Tarullo said the Federal Reserve is working on two regulatory requirements that will vary among the designated globally systemically important banking organizations (G-SIBS), including: 1) risk-based capital surcharges; and 2) a long-term debt requirement designed to support an effective orderly resolution process. He said the proposed rulemaking for the latter requirement will likely be issued in the “coming months.” 

Regarding tiered regulatory and supervisory experience, Tarullo said the Federal Reserve will organize the firms based on their asset size into the following four groups: 1) community banking organizations (with total assets between $10 billion and $50 billion); 3) large banking organizations (total assets over $50 billion but that are not among the largest and most complex banking organizations); and 4) firms overseen by the Large Institution Supervision Coordinating Committee (LISCC) (the largest and most complex banking organizations). 

He acknowledged that asset size is the “principal determinant of the general supervisory program for a banking organization,” but that other factors such as activities are also appropriate. With this in mind, Tarullo discussed the role of LISCC firms and their balance sheets on the greater financial system. 

Tarullo then turned to the role of statutory thresholds and the Federal Reserve’s work to tailor supervision of banking organizations while also applying the statutory discretion that was granted under the Dodd-Frank Act. He discussed the 50 billion level established by Section 165 and suggested  that “it might be worth thinking about the level of this threshold” for the following reasons: 1) “consideration of potential increases in the threshold for mandatory prudential measures should not remove the discretion of the banking agencies to require additional measures – including such things as more capital or liquidity – for specific firms or groups of firms in appropriate circumstances; 2) any consideration of raising the threshold should not extend to “removal of the application of enhanced standards and other rules to the largest banking organizations.” Tarullo concluded that the Federal Reserve will avoid a “one size fits all approach.” 
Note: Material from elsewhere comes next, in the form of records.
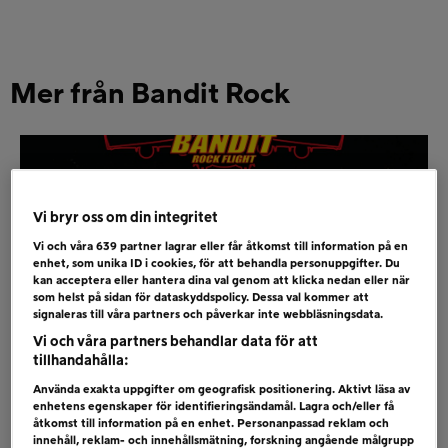
Mer från Bandit Rock
Vi bryr oss om din integritet
Vi och våra
639
partner lagrar eller får åtkomst till information på en
enhet, som unika ID i cookies, för att behandla personuppgifter. Du
kan acceptera eller hantera dina val genom att klicka nedan eller när
som helst på sidan för dataskyddspolicy. Dessa val kommer att
signaleras till våra partners och påverkar inte webbläsningsdata.
Vi och våra partners behandlar data för att
tillhandahålla:
VINN KONSERTRESA TILL FIVE
Använda exakta uppgifter om geografisk positionering. Aktivt läsa av
enhetens egenskaper för identifieringsändamål. Lagra och/eller få
FINGER DEATH PUNCH I USA!
åtkomst till information på en enhet. Personanpassad reklam och
innehåll, reklam- och innehållsmätning, forskning angående målgrupp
In his testimony, Thomas Curry, Comptroller at the Office of the Comptroller of the Currency (OCC), said the OCC’s only “direct rulemaking authority under section 165 is with respect to the company-run stress test requirements under Section 165(i)(2).” He clarified that the OCC’s role is otherwise consultative. He discussed the key provisions of Section 165 that apply to bank holding companies and how they complement the OCC’s supervisory role. He referred to his written testimony for his views on heightened risk to the financial system and stated that “bank asset size is rarely, if ever, the sole determinant.” According to Curry, the appropriate degree of supervisory rigor is applied. 

In his testimony, Martin Gruenberg, Chairman of the Federal Deposit Insurance Corporation (FDIC), explained the type of companies impacted by the enhanced prudential standards requirement under the Dodd-Frank act, described how regulators have implemented the requirements, and reviewed various considerations relevant to changing these requirements. Gruenberg noted that the companies that meet the threshold are a significant portion of the U.S. banking industry. For example, he stated that as of December 31, 2014, 37 companies with combined assets of $15.7 trillion reported total assets greater than $50 billion and 73 percent of the FDIC-insured institution assets were owned by these companies. 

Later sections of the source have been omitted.